One person was airlifted to hospital.
The train was finally cleared to resume its journey just before 7 p.m. last night from the train station in Timmins, Ont., about 100 kilometres northeast of the hamlet of Foleyet.
A Via spokeswoman said the train was expected to arrive in Toronto around 8 a.m. today.
Earlier in the day, residents of Foleyet, population 380, expressed awe and unease as emergency officials, ambulances, helicopters and a haz-mat team clad in biohazard suits swarmed their community and prepared for the worst.
Deborah DesRochers, chairwoman of the town, said the sight of so many emergency and police personnel was a wake-up call to residents that the threat of infectious disease can strike anywhere.
"When we watch the news here, everything is happening down south, so when something like this does happen on your doorstep, it makes you stop and think," she said.
"It does happen everywhere, and people have to be ready and aware of how to deal with that situation if it gets there. So we got a little lesson today and I think quite a few people got lessons today."
Not far from the quarantined zone is the Northern Lights Restaurant, which was jammed with residents like 53-year-old Leo DesRochers, who stopped by to get a closer look at the scene.
"It's creating quite a bit of excitement, it's really rolling in here," he said of the mood in the bustling restaurant at lunch hour.

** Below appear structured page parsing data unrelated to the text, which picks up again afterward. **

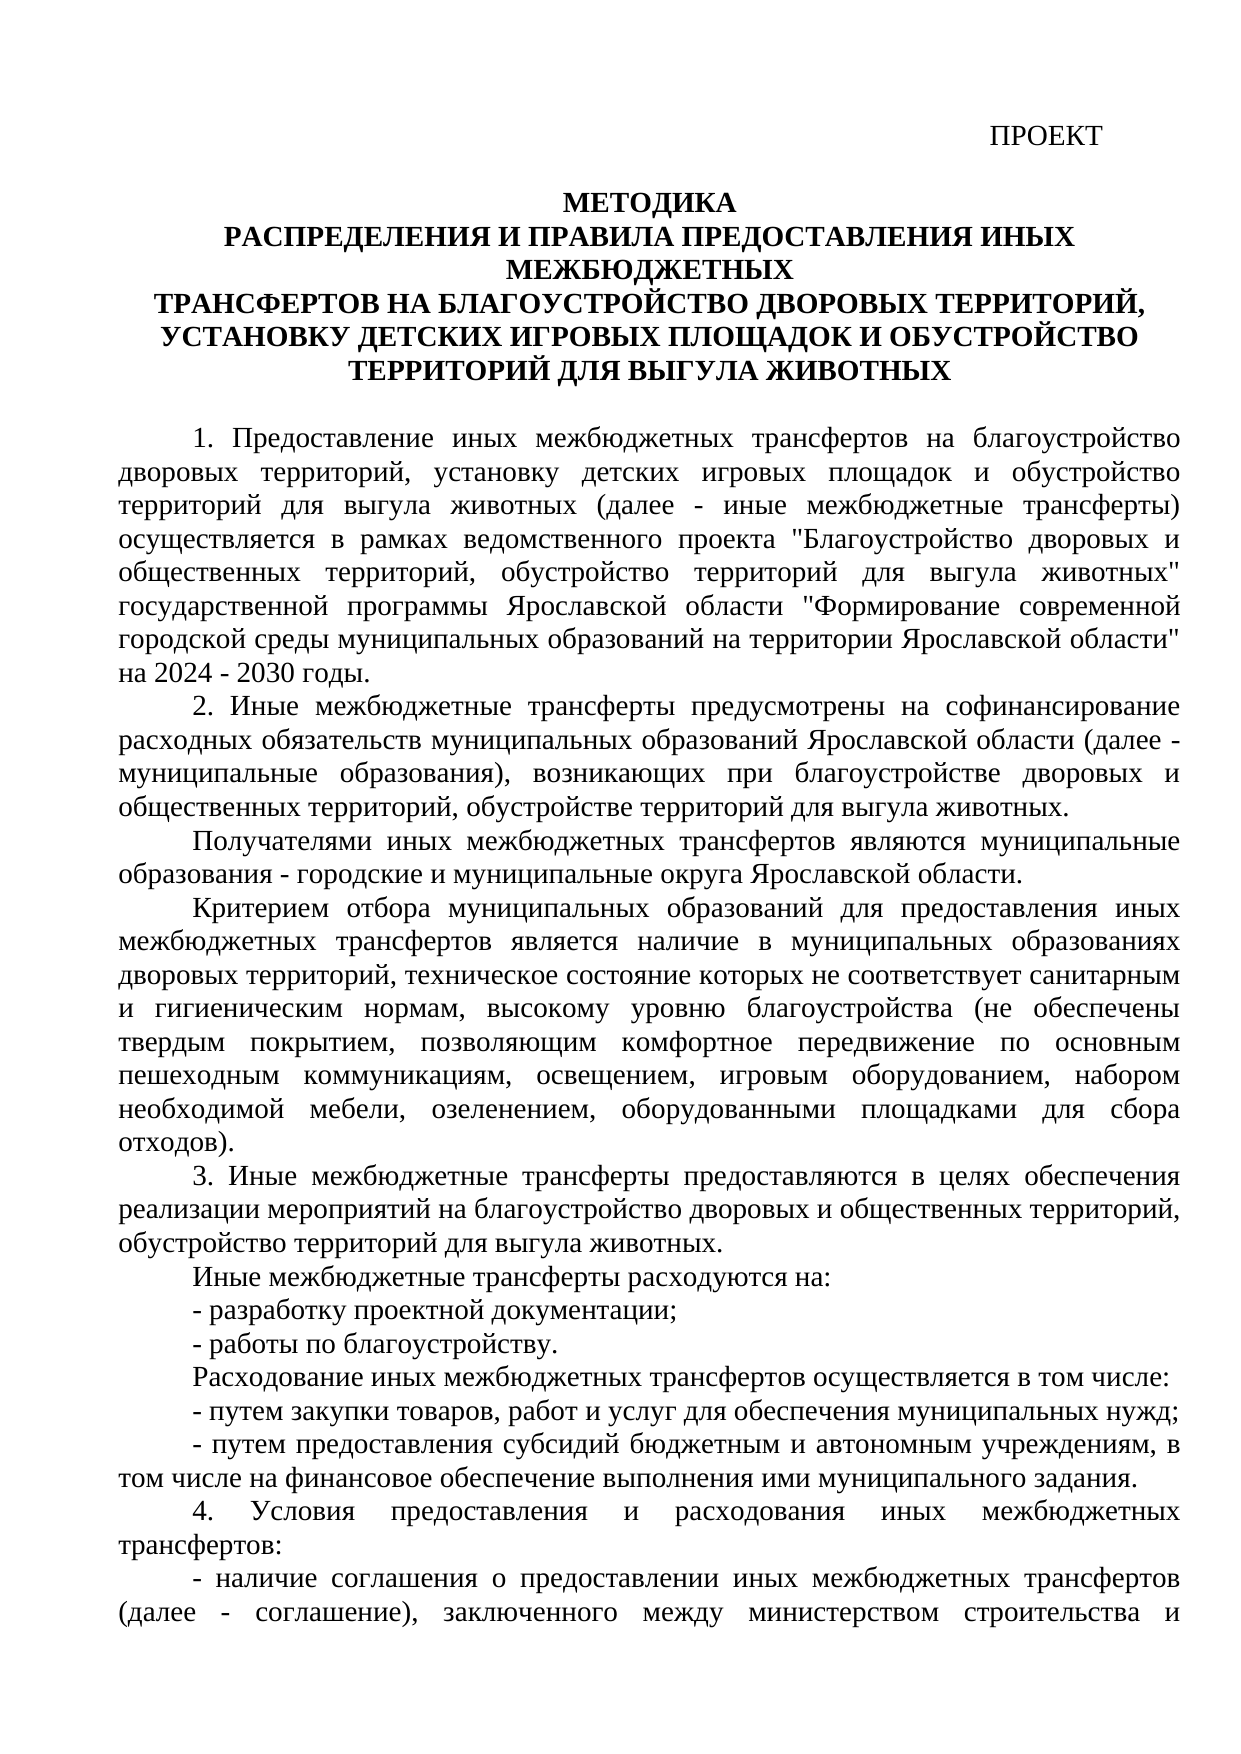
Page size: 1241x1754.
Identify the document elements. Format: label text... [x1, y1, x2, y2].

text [118, 1561, 1181, 1628]
text 3. Иные межбюджетные трансферты предоставляются в целях обеспечения реализации мероприятий на благоустройство дворовых и общественных территорий, обустройство территорий для выгула животных. [118, 1158, 1181, 1259]
title ПРОЕКТ [916, 118, 1181, 152]
text - разработку проектной документации; [118, 1292, 1181, 1326]
title УСТАНОВКУ ДЕТСКИХ ИГРОВЫХ ПЛОЩАДОК И ОБУСТРОЙСТВО [118, 319, 1181, 353]
title РАСПРЕДЕЛЕНИЯ И ПРАВИЛА ПРЕДОСТАВЛЕНИЯ ИНЫХ МЕЖБЮДЖЕТНЫХ [118, 219, 1181, 286]
title ТЕРРИТОРИЙ ДЛЯ ВЫГУЛА ЖИВОТНЫХ [118, 353, 1181, 386]
text 2. Иные межбюджетные трансферты предусмотрены на софинансирование расходных обязательств муниципальных образований Ярославской области (далее - муниципальные образования), возникающих при благоустройстве дворовых и общественных территорий, обустройстве территорий для выгула животных. [118, 688, 1181, 823]
title МЕТОДИКА [118, 185, 1181, 219]
text - путем закупки товаров, работ и услуг для обеспечения муниципальных нужд; [118, 1393, 1181, 1426]
text Получателями иных межбюджетных трансфертов являются муниципальные образования - городские и муниципальные округа Ярославской области. [118, 823, 1181, 890]
text Иные межбюджетные трансферты расходуются на: [118, 1259, 1181, 1292]
text - путем предоставления субсидий бюджетным и автономным учреждениям, в том числе на финансовое обеспечение выполнения ими муниципального задания. [118, 1426, 1181, 1493]
text Расходование иных межбюджетных трансфертов осуществляется в том числе: [118, 1359, 1181, 1393]
text Критерием отбора муниципальных образований для предоставления иных межбюджетных трансфертов является наличие в муниципальных образованиях дворовых территорий, техническое состояние которых не соответствует санитарным и гигиеническим нормам, высокому уровню благоустройства (не обеспечены твердым покрытием, позволяющим комфортное передвижение по основным пешеходным коммуникациям, освещением, игровым оборудованием, набором необходимой мебели, озеленением, оборудованными площадками для сбора отходов). [118, 890, 1181, 1158]
text 4. Условия предоставления и расходования иных межбюджетных трансфертов: [118, 1493, 1181, 1561]
text - работы по благоустройству. [118, 1326, 1181, 1359]
text 1. Предоставление иных межбюджетных трансфертов на благоустройство дворовых территорий, установку детских игровых площадок и обустройство территорий для выгула животных (далее - иные межбюджетные трансферты) осуществляется в рамках ведомственного проекта "Благоустройство дворовых и общественных территорий, обустройство территорий для выгула животных" государственной программы Ярославской области "Формирование современной городской среды муниципальных образований на территории Ярославской области" на 2024 - 2030 годы. [118, 420, 1181, 688]
title ТРАНСФЕРТОВ НА БЛАГОУСТРОЙСТВО ДВОРОВЫХ ТЕРРИТОРИЙ, [118, 286, 1181, 319]
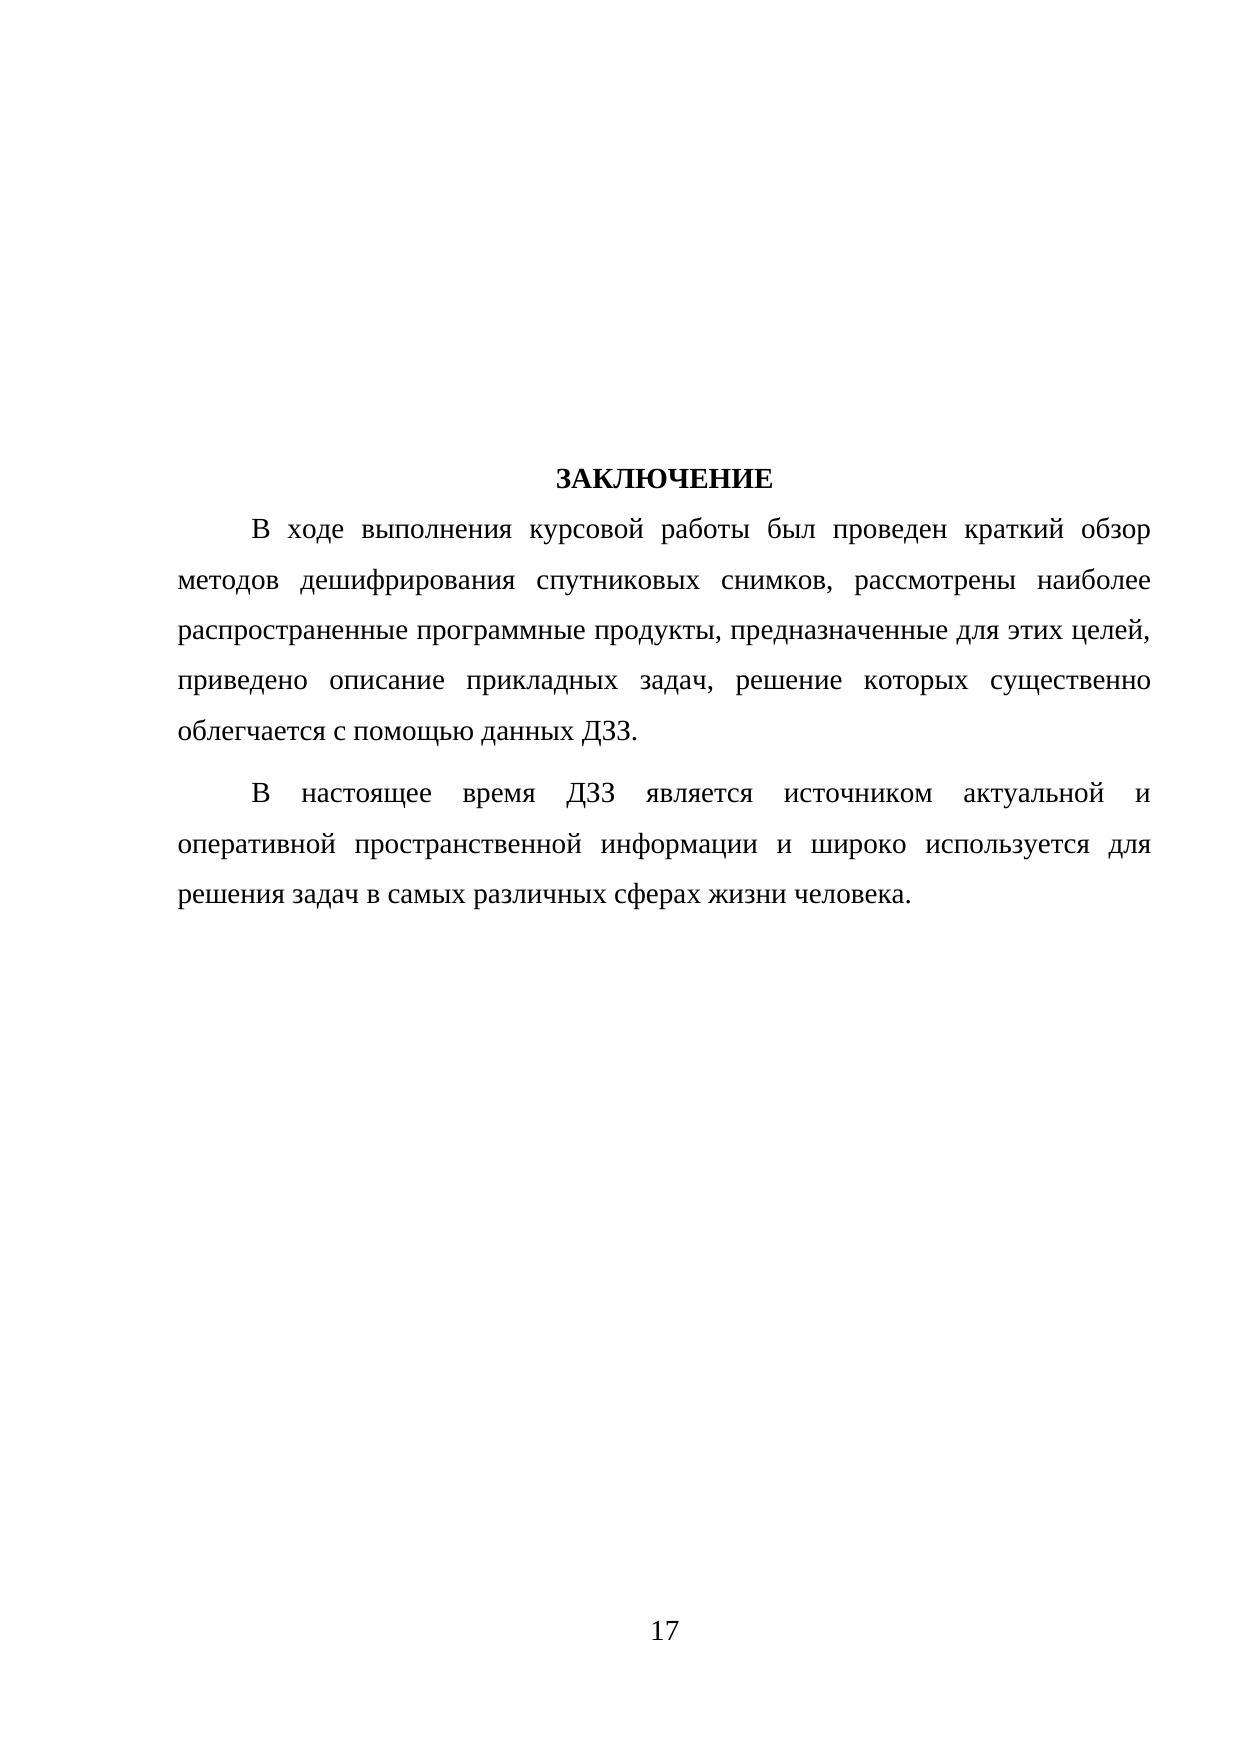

"There's lots of people standing around, lots of police, and they're handling it with white gloves. They're being pretty careful about it."
By 4 p.m., health officials held a news conference at the Ontario legislature to finally declare the emergency over with news of test results indicating there was no infectious disease outbreak on the train.
"While the cause of death continues to be under investigation, it has been determined that the deceased did most likely not have an infectious disease," said Dr. David Williams, Ontario's acting chief medical officer of health.